---------- Exercise inputs

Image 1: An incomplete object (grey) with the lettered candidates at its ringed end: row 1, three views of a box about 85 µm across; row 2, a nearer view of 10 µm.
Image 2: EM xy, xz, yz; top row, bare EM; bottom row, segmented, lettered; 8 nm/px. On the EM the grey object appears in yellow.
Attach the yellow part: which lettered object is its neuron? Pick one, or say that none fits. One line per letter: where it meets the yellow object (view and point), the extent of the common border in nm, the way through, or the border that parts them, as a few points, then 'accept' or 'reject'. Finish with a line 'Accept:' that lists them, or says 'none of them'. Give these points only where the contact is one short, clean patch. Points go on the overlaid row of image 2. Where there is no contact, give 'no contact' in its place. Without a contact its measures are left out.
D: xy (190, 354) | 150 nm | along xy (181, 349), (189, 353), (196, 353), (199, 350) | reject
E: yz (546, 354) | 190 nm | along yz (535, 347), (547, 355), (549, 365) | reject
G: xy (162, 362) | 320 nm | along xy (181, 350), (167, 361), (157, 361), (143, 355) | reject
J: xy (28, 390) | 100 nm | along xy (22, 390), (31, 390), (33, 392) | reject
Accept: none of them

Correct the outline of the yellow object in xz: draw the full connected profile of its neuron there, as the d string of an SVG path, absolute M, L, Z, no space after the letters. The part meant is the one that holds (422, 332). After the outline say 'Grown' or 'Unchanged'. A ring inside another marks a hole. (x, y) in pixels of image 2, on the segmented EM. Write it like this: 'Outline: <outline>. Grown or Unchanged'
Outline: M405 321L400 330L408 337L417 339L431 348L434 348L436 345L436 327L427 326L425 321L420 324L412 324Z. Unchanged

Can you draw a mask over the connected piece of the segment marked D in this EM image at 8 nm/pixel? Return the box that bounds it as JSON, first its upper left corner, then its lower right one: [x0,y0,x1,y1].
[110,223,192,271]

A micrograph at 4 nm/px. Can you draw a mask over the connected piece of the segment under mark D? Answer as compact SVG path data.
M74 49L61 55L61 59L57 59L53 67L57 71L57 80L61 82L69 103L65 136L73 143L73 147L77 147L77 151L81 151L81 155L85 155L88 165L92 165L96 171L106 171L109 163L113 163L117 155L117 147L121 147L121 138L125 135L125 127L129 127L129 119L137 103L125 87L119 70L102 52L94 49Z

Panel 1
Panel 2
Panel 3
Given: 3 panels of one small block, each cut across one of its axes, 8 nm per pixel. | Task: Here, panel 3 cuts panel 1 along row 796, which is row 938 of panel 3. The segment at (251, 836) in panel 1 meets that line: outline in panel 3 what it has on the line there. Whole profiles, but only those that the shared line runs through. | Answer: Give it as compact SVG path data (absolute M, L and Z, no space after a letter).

--------------------

* [Try it] Your answer should reproduce each line of the listing that holds the word "grey".

* [Reply to the exercise]
Image 1: An incomplete object (grey) with the lettered candidates at its ringed end: row 1, three views of a box about 85 µm across; row 2, a nearer view of 10 µm.
Image 2: EM xy, xz, yz; top row, bare EM; bottom row, segmented, lettered; 8 nm/px. On the EM the grey object appears in yellow.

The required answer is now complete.